**Directions:**
Every line below that holds the string "Христос" must be copied.

[Dataset entries]
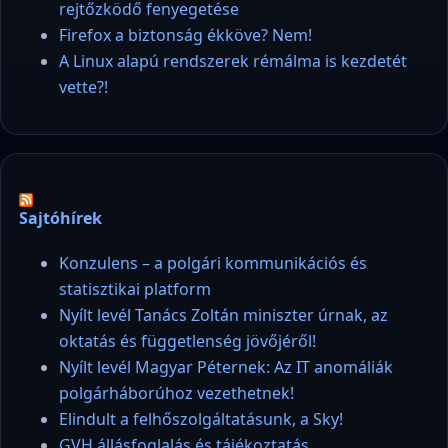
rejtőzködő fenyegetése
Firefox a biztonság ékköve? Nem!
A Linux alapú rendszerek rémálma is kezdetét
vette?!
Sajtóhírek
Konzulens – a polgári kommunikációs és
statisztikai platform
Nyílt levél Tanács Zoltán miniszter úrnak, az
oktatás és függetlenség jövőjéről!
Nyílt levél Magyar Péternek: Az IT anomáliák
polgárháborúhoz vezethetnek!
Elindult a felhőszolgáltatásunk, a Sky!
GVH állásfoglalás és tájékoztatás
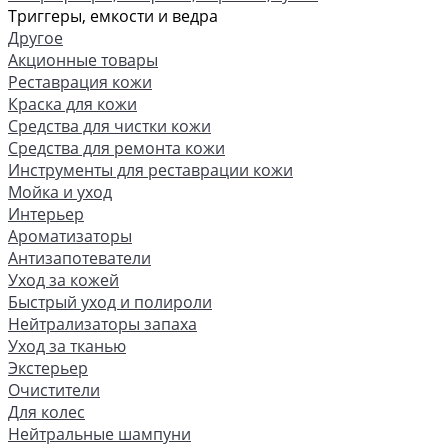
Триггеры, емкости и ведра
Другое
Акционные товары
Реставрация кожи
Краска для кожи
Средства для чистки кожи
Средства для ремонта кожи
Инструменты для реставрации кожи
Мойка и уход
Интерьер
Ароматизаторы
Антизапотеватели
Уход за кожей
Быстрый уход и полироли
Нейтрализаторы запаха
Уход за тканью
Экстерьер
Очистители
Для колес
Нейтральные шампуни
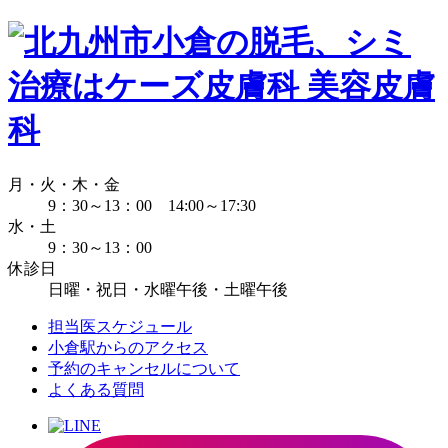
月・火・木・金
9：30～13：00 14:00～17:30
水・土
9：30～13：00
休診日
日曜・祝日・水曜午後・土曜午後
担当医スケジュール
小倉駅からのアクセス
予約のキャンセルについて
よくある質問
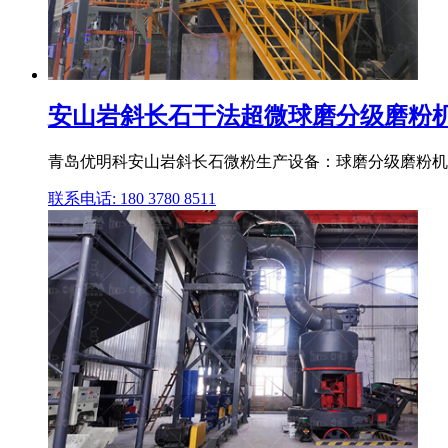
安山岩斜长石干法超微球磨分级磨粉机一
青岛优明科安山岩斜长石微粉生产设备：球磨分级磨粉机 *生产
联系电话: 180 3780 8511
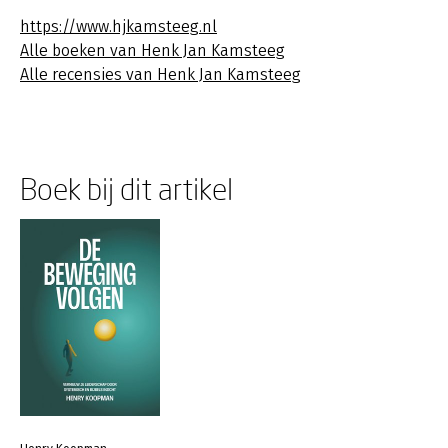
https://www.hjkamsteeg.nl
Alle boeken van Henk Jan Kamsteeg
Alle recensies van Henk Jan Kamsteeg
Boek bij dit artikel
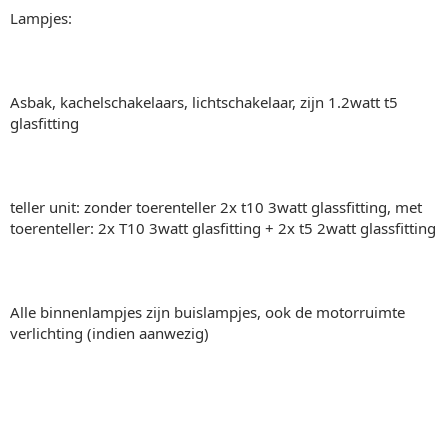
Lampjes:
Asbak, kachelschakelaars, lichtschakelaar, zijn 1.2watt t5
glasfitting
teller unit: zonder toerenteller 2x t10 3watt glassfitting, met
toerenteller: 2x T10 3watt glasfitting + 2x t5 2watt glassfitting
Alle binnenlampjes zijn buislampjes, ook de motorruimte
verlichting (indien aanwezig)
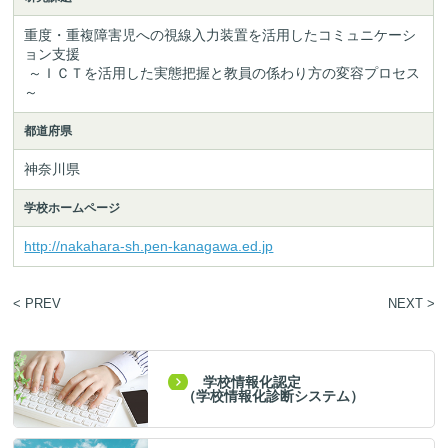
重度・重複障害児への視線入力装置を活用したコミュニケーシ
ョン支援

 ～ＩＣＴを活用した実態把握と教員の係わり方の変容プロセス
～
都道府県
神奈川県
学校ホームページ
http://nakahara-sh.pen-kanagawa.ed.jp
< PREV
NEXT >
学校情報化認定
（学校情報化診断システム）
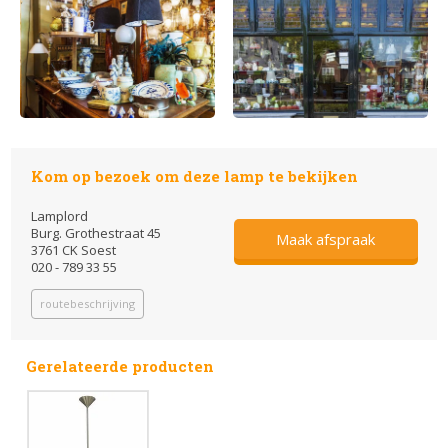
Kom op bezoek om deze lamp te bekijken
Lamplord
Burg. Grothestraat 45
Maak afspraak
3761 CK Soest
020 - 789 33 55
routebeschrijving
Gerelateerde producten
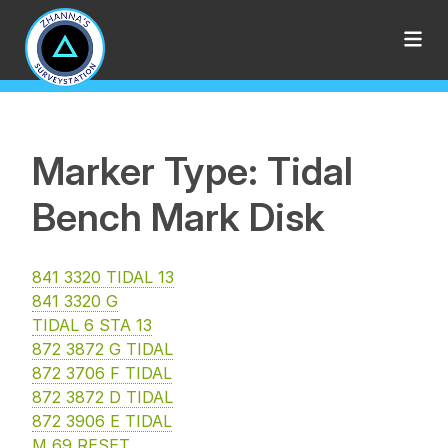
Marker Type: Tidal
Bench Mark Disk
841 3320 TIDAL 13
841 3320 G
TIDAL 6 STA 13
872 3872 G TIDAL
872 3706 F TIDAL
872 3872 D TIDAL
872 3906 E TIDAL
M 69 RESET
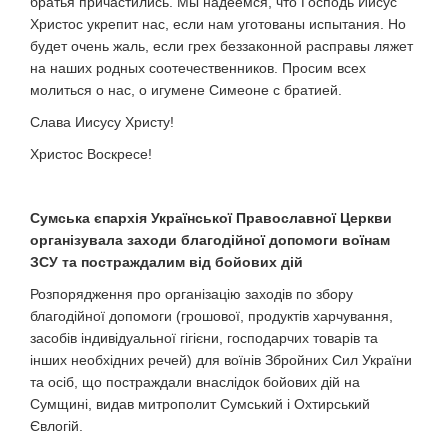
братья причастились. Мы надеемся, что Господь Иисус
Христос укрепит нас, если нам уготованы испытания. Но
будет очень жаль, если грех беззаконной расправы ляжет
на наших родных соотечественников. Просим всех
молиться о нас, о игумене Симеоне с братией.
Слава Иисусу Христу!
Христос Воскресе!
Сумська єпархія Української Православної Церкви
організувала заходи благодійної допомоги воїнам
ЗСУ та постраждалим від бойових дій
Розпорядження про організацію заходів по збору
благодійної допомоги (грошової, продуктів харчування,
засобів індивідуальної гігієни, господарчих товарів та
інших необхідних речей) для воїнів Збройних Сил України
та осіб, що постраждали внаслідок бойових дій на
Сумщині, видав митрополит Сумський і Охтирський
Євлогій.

**Reply to the task:**
Христос укрепит нас, если нам уготованы испытания. Но
Христос Воскресе!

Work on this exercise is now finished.